# West Michigan - Boss 1100 tailgate spreader - parts



## framer1901 (Dec 18, 2005)

Boss 1100 tailgate spreader, truck side and wiring - it's been years since used and looks like the spinner motor is froze up $100.00


----------



## cwren2472 (Aug 15, 2014)

Wow, you have some serious fire-sale pricing going on with your stuff

For "truck side", does that include the controller as well?


----------



## framer1901 (Dec 18, 2005)

Yes - it's here somewhere - realize, I haven't used this thing in 8 years and I know the spinner motor is froze - I know I had it working 3-4 years ago but we never used it. Would like it all gone - I can't carry it on the plane with me.....


----------



## framer1901 (Dec 18, 2005)

That is a drop in the bucket compared to what's here being used, that's all available March 1st


----------



## cwren2472 (Aug 15, 2014)

framer1901 said:


> Yes - it's here somewhere - realize, I haven't used this thing in 8 years and I know the spinner motor is froze - I know I had it working 3-4 years ago but we never used it. Would like it all gone - I can't carry it on the plane with me.....


Even with the blown motor, that's a steal. The controller alone MSRPs for almost $300.

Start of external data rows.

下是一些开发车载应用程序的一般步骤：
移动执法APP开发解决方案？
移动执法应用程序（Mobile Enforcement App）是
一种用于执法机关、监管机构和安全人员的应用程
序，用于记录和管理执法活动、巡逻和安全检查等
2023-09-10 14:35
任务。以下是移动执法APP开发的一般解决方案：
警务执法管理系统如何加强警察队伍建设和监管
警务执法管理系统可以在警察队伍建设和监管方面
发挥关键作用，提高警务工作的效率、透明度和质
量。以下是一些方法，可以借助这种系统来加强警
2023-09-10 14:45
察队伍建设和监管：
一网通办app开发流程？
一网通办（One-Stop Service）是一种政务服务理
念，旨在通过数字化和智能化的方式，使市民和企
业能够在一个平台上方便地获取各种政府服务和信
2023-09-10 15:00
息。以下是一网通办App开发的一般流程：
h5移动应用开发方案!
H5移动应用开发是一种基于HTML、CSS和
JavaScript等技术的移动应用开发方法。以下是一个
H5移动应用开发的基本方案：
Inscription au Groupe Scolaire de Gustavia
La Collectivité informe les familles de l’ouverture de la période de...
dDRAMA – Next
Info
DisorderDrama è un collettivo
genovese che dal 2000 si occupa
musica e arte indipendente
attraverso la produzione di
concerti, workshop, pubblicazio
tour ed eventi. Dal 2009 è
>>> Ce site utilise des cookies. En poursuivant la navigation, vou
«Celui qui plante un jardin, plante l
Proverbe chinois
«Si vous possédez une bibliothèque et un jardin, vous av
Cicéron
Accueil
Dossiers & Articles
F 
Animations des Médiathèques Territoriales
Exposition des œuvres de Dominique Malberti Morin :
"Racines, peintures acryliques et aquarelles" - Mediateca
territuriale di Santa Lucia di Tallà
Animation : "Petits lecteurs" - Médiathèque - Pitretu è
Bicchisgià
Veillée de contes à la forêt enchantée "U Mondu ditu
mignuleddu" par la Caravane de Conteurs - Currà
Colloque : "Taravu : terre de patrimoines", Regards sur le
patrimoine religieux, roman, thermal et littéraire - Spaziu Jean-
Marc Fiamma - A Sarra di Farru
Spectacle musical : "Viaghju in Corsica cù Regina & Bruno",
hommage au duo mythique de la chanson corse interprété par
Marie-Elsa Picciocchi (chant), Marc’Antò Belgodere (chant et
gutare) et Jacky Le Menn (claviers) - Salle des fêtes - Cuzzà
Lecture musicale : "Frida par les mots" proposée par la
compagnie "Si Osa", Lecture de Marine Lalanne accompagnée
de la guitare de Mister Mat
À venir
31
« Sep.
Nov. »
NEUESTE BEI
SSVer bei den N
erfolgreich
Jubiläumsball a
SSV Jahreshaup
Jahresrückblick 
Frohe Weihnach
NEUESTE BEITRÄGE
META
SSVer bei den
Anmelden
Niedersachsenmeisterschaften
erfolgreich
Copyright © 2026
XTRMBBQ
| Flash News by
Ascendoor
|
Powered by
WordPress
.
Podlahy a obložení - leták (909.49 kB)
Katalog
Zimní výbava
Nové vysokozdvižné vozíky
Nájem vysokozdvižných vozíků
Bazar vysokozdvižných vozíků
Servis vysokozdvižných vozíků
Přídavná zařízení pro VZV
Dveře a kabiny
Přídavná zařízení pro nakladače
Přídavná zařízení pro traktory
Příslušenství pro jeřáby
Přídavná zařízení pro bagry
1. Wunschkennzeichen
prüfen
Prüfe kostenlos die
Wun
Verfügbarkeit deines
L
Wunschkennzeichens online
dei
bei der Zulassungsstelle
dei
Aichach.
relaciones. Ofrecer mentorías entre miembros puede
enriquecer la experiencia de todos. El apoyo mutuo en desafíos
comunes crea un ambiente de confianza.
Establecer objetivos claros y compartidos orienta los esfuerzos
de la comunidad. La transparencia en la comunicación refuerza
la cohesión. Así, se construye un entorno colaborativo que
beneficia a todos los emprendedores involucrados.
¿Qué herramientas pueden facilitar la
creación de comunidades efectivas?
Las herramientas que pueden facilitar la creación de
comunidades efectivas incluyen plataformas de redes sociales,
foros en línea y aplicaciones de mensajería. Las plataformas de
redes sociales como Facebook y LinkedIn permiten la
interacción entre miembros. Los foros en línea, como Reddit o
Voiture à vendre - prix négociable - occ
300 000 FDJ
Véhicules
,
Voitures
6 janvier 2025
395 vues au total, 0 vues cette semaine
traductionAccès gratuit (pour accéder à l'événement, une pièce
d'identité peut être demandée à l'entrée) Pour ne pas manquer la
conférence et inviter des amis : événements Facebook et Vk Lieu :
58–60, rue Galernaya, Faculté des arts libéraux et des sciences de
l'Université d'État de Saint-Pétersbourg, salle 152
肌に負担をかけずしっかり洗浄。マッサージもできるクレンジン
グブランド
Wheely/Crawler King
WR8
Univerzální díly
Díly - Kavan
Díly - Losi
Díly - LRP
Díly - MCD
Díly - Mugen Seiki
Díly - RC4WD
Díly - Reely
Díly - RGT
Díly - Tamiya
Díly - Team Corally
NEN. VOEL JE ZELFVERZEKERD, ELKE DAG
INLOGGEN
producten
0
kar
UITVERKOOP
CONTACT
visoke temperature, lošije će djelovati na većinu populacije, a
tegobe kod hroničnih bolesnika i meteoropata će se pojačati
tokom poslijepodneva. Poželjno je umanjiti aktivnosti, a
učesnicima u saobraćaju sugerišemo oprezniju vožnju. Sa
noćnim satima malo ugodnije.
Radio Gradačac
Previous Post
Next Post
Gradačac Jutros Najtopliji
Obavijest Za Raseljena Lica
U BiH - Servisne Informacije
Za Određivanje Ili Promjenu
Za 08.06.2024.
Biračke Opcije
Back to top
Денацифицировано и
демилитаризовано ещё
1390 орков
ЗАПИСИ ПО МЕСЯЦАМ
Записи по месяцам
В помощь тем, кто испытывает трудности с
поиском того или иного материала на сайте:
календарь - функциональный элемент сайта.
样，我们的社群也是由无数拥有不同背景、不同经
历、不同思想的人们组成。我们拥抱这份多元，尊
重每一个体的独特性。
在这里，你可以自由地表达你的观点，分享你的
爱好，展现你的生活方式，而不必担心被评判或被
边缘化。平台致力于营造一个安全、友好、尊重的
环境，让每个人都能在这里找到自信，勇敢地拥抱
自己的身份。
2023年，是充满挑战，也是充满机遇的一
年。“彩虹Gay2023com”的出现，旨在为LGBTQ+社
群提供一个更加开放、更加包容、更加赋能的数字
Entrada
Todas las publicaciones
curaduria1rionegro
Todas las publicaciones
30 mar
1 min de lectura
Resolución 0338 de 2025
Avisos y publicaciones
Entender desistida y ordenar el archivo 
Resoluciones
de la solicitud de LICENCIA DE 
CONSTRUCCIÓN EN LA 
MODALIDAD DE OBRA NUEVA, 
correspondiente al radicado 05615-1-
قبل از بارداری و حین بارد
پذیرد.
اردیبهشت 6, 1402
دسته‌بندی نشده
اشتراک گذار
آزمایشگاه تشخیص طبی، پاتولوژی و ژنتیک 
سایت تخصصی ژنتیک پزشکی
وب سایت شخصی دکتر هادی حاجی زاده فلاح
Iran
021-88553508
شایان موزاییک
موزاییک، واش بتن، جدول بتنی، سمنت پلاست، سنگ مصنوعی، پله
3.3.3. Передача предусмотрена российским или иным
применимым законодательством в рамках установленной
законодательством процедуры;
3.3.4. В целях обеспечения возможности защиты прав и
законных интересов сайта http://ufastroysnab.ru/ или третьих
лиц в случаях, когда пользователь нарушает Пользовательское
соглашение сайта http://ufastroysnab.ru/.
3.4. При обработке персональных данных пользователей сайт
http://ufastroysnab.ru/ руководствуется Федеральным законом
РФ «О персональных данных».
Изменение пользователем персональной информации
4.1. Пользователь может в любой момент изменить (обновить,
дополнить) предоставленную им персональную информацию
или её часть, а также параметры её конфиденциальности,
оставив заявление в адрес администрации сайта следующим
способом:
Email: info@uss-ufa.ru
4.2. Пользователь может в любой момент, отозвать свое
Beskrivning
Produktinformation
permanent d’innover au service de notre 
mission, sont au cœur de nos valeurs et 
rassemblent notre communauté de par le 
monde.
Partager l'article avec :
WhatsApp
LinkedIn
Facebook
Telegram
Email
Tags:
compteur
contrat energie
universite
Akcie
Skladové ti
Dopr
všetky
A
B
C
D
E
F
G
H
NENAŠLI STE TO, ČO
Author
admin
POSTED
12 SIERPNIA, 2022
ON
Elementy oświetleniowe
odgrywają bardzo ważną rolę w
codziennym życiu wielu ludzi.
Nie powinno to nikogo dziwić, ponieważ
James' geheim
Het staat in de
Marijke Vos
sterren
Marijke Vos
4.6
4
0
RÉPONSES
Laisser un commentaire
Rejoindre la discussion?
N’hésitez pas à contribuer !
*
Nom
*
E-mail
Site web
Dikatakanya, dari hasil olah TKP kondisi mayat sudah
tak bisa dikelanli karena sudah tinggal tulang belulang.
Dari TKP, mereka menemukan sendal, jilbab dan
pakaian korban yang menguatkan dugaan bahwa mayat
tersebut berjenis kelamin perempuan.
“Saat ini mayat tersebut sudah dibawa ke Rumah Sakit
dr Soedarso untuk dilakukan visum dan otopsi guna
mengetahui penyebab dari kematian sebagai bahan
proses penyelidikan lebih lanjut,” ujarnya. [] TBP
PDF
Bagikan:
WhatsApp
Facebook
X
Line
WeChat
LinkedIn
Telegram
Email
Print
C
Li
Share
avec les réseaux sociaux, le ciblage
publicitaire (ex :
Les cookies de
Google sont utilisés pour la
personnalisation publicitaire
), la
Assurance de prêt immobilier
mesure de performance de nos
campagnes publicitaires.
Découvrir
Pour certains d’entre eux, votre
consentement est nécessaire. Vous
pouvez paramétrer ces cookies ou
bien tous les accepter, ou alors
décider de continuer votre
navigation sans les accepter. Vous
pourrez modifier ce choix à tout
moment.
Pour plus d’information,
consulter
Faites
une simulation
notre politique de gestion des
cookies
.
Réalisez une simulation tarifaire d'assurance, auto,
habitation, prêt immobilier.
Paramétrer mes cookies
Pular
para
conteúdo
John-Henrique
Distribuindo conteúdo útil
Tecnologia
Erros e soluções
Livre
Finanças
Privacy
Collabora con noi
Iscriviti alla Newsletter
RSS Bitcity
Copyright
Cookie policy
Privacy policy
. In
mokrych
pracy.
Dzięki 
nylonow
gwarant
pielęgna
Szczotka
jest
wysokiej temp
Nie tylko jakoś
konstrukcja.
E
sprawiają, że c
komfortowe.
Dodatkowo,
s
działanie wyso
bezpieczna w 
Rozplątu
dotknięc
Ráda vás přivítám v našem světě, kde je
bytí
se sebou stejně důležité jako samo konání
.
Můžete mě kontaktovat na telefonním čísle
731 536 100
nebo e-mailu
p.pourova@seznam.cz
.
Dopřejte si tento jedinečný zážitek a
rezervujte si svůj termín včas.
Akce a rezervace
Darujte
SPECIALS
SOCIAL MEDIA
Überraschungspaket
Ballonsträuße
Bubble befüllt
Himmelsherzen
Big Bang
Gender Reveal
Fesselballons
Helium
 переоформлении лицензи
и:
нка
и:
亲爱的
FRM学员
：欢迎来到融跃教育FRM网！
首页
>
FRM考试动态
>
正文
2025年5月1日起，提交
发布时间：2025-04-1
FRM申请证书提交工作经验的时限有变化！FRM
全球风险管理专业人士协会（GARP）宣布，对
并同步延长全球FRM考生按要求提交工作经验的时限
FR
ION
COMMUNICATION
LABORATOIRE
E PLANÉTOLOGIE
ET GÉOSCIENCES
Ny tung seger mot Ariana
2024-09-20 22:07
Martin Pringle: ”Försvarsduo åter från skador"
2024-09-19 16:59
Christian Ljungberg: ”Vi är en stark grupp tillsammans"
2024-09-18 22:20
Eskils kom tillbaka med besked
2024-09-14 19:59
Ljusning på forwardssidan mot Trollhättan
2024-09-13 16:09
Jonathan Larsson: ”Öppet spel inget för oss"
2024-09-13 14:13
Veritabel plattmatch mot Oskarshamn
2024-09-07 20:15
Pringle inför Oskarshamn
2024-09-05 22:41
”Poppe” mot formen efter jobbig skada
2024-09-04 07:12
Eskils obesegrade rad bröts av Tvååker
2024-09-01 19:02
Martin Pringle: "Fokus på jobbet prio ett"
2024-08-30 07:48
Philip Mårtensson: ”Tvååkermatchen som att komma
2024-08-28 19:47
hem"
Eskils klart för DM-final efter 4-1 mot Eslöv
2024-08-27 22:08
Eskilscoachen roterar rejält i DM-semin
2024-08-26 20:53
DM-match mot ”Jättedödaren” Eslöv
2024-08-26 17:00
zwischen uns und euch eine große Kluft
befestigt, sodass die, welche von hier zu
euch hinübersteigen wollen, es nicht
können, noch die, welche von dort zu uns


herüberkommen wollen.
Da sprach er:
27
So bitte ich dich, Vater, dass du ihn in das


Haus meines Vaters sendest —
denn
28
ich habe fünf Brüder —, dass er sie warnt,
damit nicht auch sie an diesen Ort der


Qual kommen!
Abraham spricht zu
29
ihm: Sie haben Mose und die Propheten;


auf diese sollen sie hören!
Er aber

And I just sold that motor to someone and it's only a couple hundred dollars


----------



## framer1901 (Dec 18, 2005)

I don't see hardly any of them out there anymore. I remember changing the lift motor once and it was 400 or something... Someone come get a hell of a deal. One less thing to trip over


----------



## Drock78 (Sep 22, 2011)

I'm interested. PM 'ed you


----------



## framer1901 (Dec 18, 2005)

Not sure how to delete - SOLD


----------